Set exercise A:
Return every line of the entries below that contains the string "kern", matching case exactly.

## BEGIN Document excerpt

# Sea rescue



## ebbtide (Oct 7, 2007)

Went fishing with best friend from Austin, TX Jack and Submariner ED went 35 miles only to see one boat passed nearby it was a commercial boat and they were waving at us so we stopped they had no power Ed went to help them with a battery and a battery pack even Ed couldn't get them going we then called Coast Guard and left their position and phone number to contact their company and bring them batteries on the way in we checked on them and help had just arrived wound up catching some mingo, porgy and a few other fish while waiting then headed out further wound up with 2 sharks 1 hake 1 almalco jack and some nice Tile Fish all in all a very nice day Jack even caught a few fish.


----------



## jim t (Sep 30, 2007)

Good for you.

I think I'd have waited around fishing randomly within easy sight, till help arrived. People like to SEE help is close.

Not judging, but with a little training in rescue operations. Seeing even a small boat nearby makes you feel "safe".

If the Captain said, "We're good... thanks," THAT might change my attitude, but his passengers are still scared.

After all, THAT Captain put them there. As a passenger, I'd be wary of him saying "We're good..."

"No skipper, we really aren't "good" "

Jim


----------



## submariner (Oct 2, 2007)

*pictures of the trip*







this is not what it looks like



Here are some pictures of the trip


----------



## submariner (Oct 2, 2007)

*more picture*
































Jack's "big" shark


----------



## GallantReflex (Mar 22, 2008)

Nice boat


----------



## Kim (Aug 5, 2008)

Great post and pics! Bet those Tilefish will cook up just fine.


----------



## Realtor (Oct 1, 2007)

good report, Thanks for the pictures!


----------



## Snagged Line (Sep 30, 2007)

Nice Report & Good Deed......


----------



## amarcafina (Aug 24, 2008)

Good tile catch !


----------



## Chippy (Apr 19, 2015)

Nice Tiles!!! Boat looks comfortable.


----------



## bcahn (Jan 10, 2013)

Way to go capt and you had a great trip fishing!


----------

## END Document excerpt
## BEGIN Source material

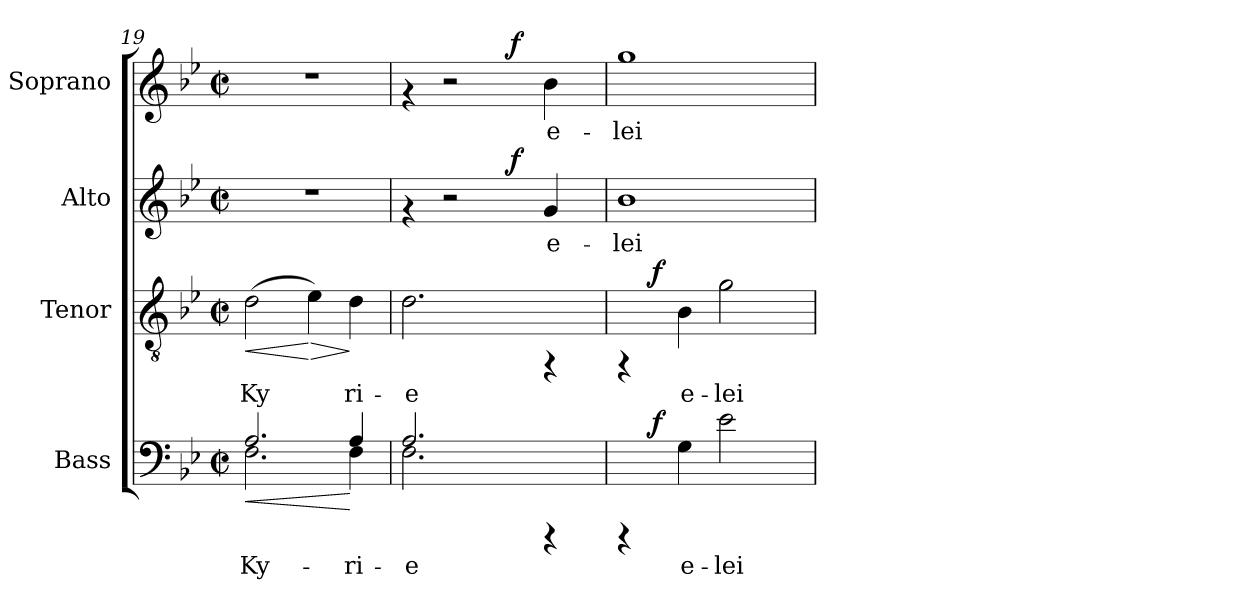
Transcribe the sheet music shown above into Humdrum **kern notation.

**kern	**text	**dynam	**kern	**text	**dynam	**kern	**text	**dynam	**kern	**text	**dynam
*part4	*part4	*part4	*part3	*part3	*part3	*part2	*part2	*part2	*part1	*part1	*part1
*staff4	*staff4	*staff4	*staff3	*staff3	*staff3	*staff2	*staff2	*staff2	*staff1	*staff1	*staff1
*I"Bass	*	*	*I"Tenor	*	*	*I"Alto	*	*	*I"Soprano	*	*
*I'B.	*	*	*I'T.	*	*	*I'A.	*	*	*I'S.	*	*
*clefF4	*	*	*clefGv2	*	*	*clefG2	*	*	*clefG2	*	*
*k[b-e-]	*	*	*k[b-e-]	*	*	*k[b-e-]	*	*	*k[b-e-]	*	*
*B-:	*	*	*B-:	*	*	*B-:	*	*	*B-:	*	*
*M2/2	*	*	*M2/2	*	*	*M2/2	*	*	*M2/2	*	*
*met(c|)	*	*	*met(c|)	*	*	*met(c|)	*	*	*met(c|)	*	*
=19	=19	=19	=19	=19	=19	=19	=19	=19	=19	=19	=19
!	!LO:LY:b:cj	!LO:HP:b	!	!	!	!	!	!	!	!	!
*^	*	*	*	*	*	*	*	*	*	*	*
!	!	!	!LO:HP:n=1:b	!	!LO:LY:b:cj	!LO:HP:b	!	!	!	!	!	!
2.A/	2.F\	Ky-	< >	(>2d\	Ky	<	1r	.	.	1r	.	.
!	!	!	!	!	!LO:LY:b:cj	!LO:HP:n=1:b	!	!	!	!	!	!
.	.	.	.	4e-\)	.	[ >	.	.	.	.	.	.
!	!	!LO:LY:b:cj	!	!	!LO:LY:b:cj	!	!	!	!	!	!	!
4A/	4F\	-ri-	[ ]	4d\	ri-	]	.	.	.	.	.	.
=20	=20	=20	=20	=20	=20	=20	=20	=20	=20	=20	=20	=20
!	!	!LO:LY:b:cj	!	!	!LO:LY:b:cj	!	!	!	!	!	!	!
*	*	*	*	*	*	*	*^	*	*	*^	*	*
2.A/	2.F\	-e	.	2.d\	-e	.	4rf	2ryy	.	.	4rf	2ryy	.	.
.	.	.	.	.	.	.	2r	.	.	.	2r	.	.	.
.	.	.	.	.	.	.	.	16ryy	.	.	.	16ryy	.	.
.	.	.	.	.	.	.	.	64ryy	.	.	.	64ryy	.	.
!	!	!	!	!	!	!	!	!	!	!LO:DY:b	!	!	!	!LO:DY:b
.	.	.	.	.	.	.	.	4ryy	.	f	.	4ryy	.	f
!	!	!	!	!	!	!	!	!	!LO:LY:b:cj	!	!	!	!LO:LY:b:cj	!
4rCCC	4ryy	.	.	4rFF	.	.	4g/	.	e-	.	4b-\	.	e-	.
.	.	.	.	.	.	.	.	8ryy	.	.	.	8ryy	.	.
.	.	.	.	.	.	.	.	32.ryy	.	.	.	32.ryy	.	.
=21	=21	=21	=21	=21	=21	=21	=21	=21	=21	=21	=21	=21	=21	=21
!	!	!	!	!	!	!	!	!	!LO:LY:b:cj	!	!	!	!LO:LY:b:cj	!
*	*	*	*	*	*	*	*v	*v	*	*	*	*	*	*
*	*	*	*	*^	*	*	*	*	*	*v	*v	*	*
4rCCC	8ryy	.	.	4rFF	8ryy	.	.	1b-	-lei-	.	1gg	-lei-	.
.	64ryy	.	.	.	64ryy	.	.	.	.	.	.	.	.
!	!	!	!LO:DY:b	!	!	!	!LO:DY:b	!	!	!	!	!	!
.	2ryy	.	f	.	2ryy	.	f	.	.	.	.	.	.
!	!	!LO:LY:b:cj	!	!	!	!LO:LY:b:cj	!	!	!	!	!	!	!
4G\	.	e-	.	4B-\	.	e-	.	.	.	.	.	.	.
!	!	!LO:LY:b:cj	!	!	!	!LO:LY:b:cj	!	!	!	!	!	!	!
2e-\	.	-lei-	.	2g\	.	-lei-	.	.	.	.	.	.	.
.	4ryy	.	.	.	4ryy	.	.	.	.	.	.	.	.
.	16..ryy	.	.	.	16..ryy	.	.	.	.	.	.	.	.
*v	*v	*	*	*	*	*	*	*	*	*	*	*	*
*	*	*	*v	*v	*	*	*	*	*	*	*	*
=	=	=	=	=	=	=	=	=	=	=	=
*-	*-	*-	*-	*-	*-	*-	*-	*-	*-	*-	*-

## END Source material

Set exercise B:
From the sea rescue thread above, return the stretch from "## jim t (Sep" through "are still scared." word for word.

Final result A:
Transcribe the sheet music shown above into Humdrum **kern notation.
**kern	**text	**dynam	**kern	**text	**dynam	**kern	**text	**dynam	**kern	**text	**dynam

Final result B:
## jim t (Sep 30, 2007)

Good for you.

I think I'd have waited around fishing randomly within easy sight, till help arrived. People like to SEE help is close.

Not judging, but with a little training in rescue operations. Seeing even a small boat nearby makes you feel "safe".

If the Captain said, "We're good... thanks," THAT might change my attitude, but his passengers are still scared.